Our Research

Hygiene and Sanitation

Learn more about our hygiene and sanitation work

Homelessness is among the most urgent crises facing the United States. In addition to tents or sleeping bags on urban sidewalks, many people experiencing homelessness exist outside of public view, along rivers and other waterways, and elsewhere “out in nature.” This project explores reasons individuals live near waterways, specific health and human service needs of this population, and why these needs remain largely unmet. We conducted in-depth, semi-structured interviews with 84 individuals experiencing homelessness, 56 of whom were currently residing or had previously resided near the San Diego River or in nearby canyons, as well as seven key informant interviews with homelessness services and environmental conservation organizations.

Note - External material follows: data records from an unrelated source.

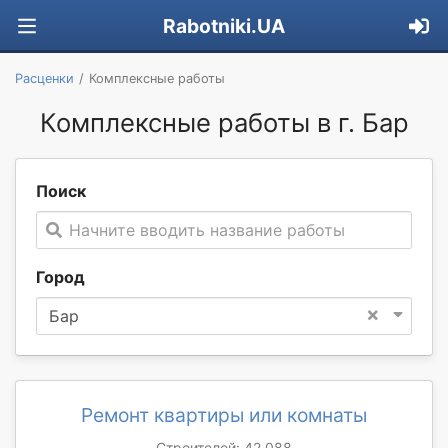
Rabotniki.UA
Расценки
Комплексные работы
Комплексные работы в г. Бар
Поиск
Начните вводить название работы
Город
×
Бар
Ремонт квартиры или комнаты
Строителей: 42 088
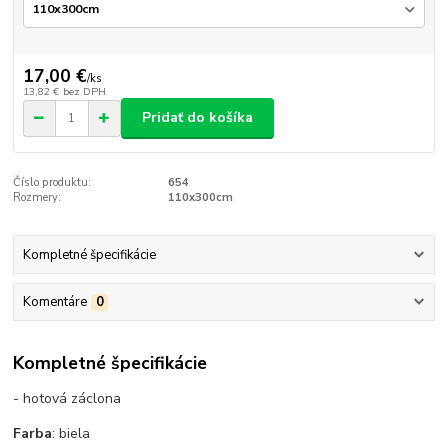
17,00 €
/
ks
13,82 €
bez DPH
Pridať do košíka
Číslo produktu:
654
Rozmery:
110x300cm
Kompletné špecifikácie
Komentáre
0
Kompletné špecifikácie
- hotová záclona
Farba
: biela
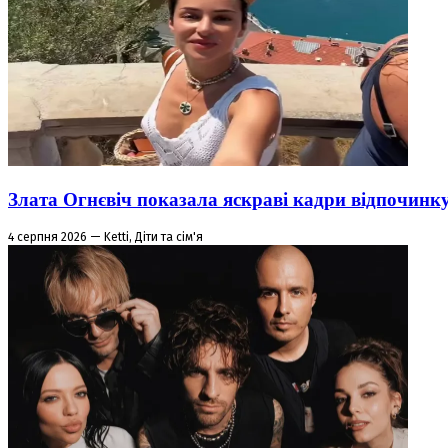
Злата Огнєвіч показала яскраві кадри відпочинк
4 серпня 2026 — Ketti, Діти та сім'я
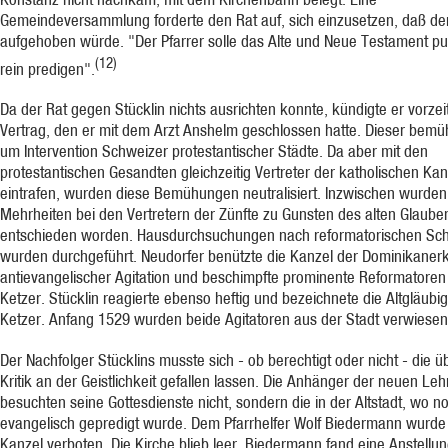
Gemeindeversammlung forderte den Rat auf, sich einzusetzen, daß de
aufgehoben würde. "Der Pfarrer solle das Alte und Neue Testament pu
(12)
rein predigen".
Da der Rat gegen Stücklin nichts ausrichten konnte, kündigte er vorzei
Vertrag, den er mit dem Arzt Anshelm geschlossen hatte. Dieser bemüh
um Intervention Schweizer protestantischer Städte. Da aber mit den
protestantischen Gesandten gleichzeitig Vertreter der katholischen Ka
eintrafen, wurden diese Bemühungen neutralisiert. Inzwischen wurden
Mehrheiten bei den Vertretern der Zünfte zu Gunsten des alten Glaube
entschieden worden. Hausdurchsuchungen nach reformatorischen Schr
wurden durchgeführt. Neudorfer benützte die Kanzel der Dominikanerk
antievangelischer Agitation und beschimpfte prominente Reformatoren
Ketzer. Stücklin reagierte ebenso heftig und bezeichnete die Altgläubi
Ketzer. Anfang 1529 wurden beide Agitatoren aus der Stadt verwiesen
Der Nachfolger Stücklins musste sich - ob berechtigt oder nicht - die ü
Kritik an der Geistlichkeit gefallen lassen. Die Anhänger der neuen Leh
besuchten seine Gottesdienste nicht, sondern die in der Altstadt, wo n
evangelisch gepredigt wurde. Dem Pfarrhelfer Wolf Biedermann wurde
Kanzel verboten. Die Kirche blieb leer. Biedermann fand eine Anstellun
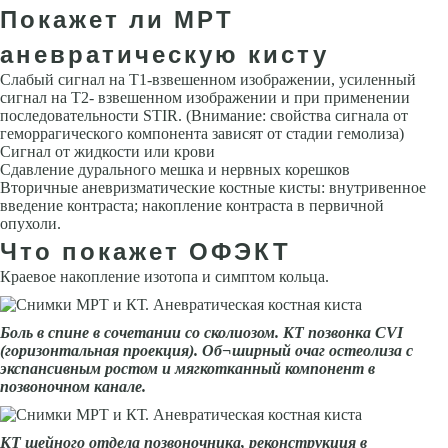
Покажет ли МРТ
аневратическую кисту
Слабый сигнал на Т1-взвешенном изображении, усиленный
сигнал на Т2- взвешенном изображении и при применении
последовательности STIR. (Внимание: свойства сигнала от
геморрагического компонента зависят от стадии гемолиза)
Сигнал от жидкости или крови
Сдавление дурального мешка и нервных корешков
Вторичные аневризматические костные кисты: внутривенное
введение контраста; накопление контраста в первичной
опухоли.
Что покажет ОФЭКТ
Краевое накопление изотопа и симптом кольца.
Боль в спине в сочетании со сколиозом. КТ позвонка СVI
(горизонтальная проекция). Об¬ширный очаг остеолиза с
экспансивным ростом и мягкотканный компонент в
позвоночном канале.
КТ шейного отдела позвоночника, реконструкция в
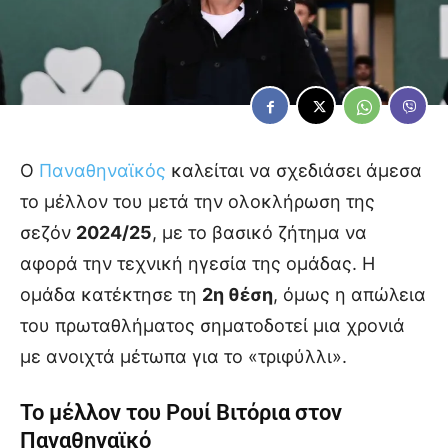
Ο
Παναθηναϊκός
καλείται να σχεδιάσει άμεσα
το μέλλον του μετά την ολοκλήρωση της
σεζόν
2024/25
, με το βασικό ζήτημα να
αφορά την τεχνική ηγεσία της ομάδας. Η
ομάδα κατέκτησε τη
2η θέση
, όμως η απώλεια
του πρωταθλήματος σηματοδοτεί μια χρονιά
με ανοιχτά μέτωπα για το «τριφύλλι».
Το μέλλον του Ρουί Βιτόρια στον
Παναθηναϊκό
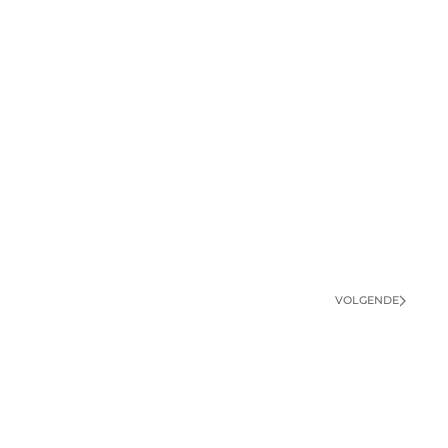
VOLGENDE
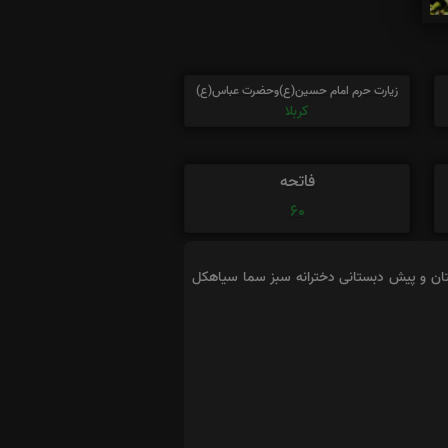
زیارت حرم امام حسین(ع)وحضرت عباس(ع)
کربلا
فاتحه
60
ستان و پیش دبستانی دخترانه سبز سما سیاهکل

Our findings reveal that people live near urban waterways for several reasons, including the competing influences of systems designed to ameliorate the impacts of homelessness, such as criminal justice systems, public health systems, and the emergency shelter system.

COVID-19 and Homelessness

Learn more about our COVID-related work

Using web-based and mobile phone text messaging technology, we have conducted a survey of people experiencing unsheltered homelessness in San Diego to better understand their survival strategies and service utilization patterns during the ongoing pandemic of the SARS-CoV-2 virus and the disease it causes, COVID-19. This project seeks to provide valuable insights to local governments and social service agencies on unsheltered individuals’ experiences around the following critical issues: a) decision-making when accepting or declining services such as emergency shelter, health and mental health care, and food and financial assistance; b) whether services were accepted voluntarily or if individuals felt coerced (e.g., by law enforcement); c) decision-making and survival strategies about where to stay if declining emergency shelter; and d) level of access to sanitation and hygiene facilities for people who have remained unsheltered during the pandemic.

Encampment Management

Learn more about Nicolas’s thesis project

Community Responses to City-Sanctioned Homeless Encampment Sweeps in Los Angeles, CA (Nicolas Gutierrez III)

The City of Los Angeles is home to over 41,000 individuals experiencing homelessness, forming one of the largest homeless populations in the United States. Nearly 70% of unhoused individuals stay in places not meant for sleeping, such as vehicles, tents, and makeshift shelters (LAHSA, 2020). A recent increase in the unsheltered homeless population across the city has prompted attempts to control their visibility, including a 2021 anti-camping ordinance passed by the LA City Council that bans sitting, sleeping, lying down, and storing property in the public right-of-way throughout the city. City agencies have also ramped up homeless encampment sweeps in which occupants are evicted from their makeshift shelters and given limited opportunity to secure their belongings before they are impounded and/or destroyed. Encampment sweeps have literally become a matter of life and death due to the loss of life-sustaining items like medicine as well as the use of heavy and dangerous machinery like bulldozers. Some community members—housed and unhoused—have deemed the city’s current encampment management practices inhumane and taken it upon themselves to resist the harmful effects of sweeps through sweep blockades, community cleanups, and other forms of mutual aid.

My thesis explores how encampment residents and homelessness activists reject/resist current encampment management policies—specifically LAMC 41.18—and reclaim the physical and emotional losses that come as a cost of these city-sanctioned practices—specifically encampment sweeps. My interviews with encampment residents and activists will focus on: (1) their lived experiences with city-sanctioned sweeps and community-organized responses; and (2) their involvement in direct action, resistance, and mutual aid efforts to address the rights, well-being, and other needs of encampment residents. The central aim of this research is to improve the quality of life of individuals experiencing unsheltered homelessness.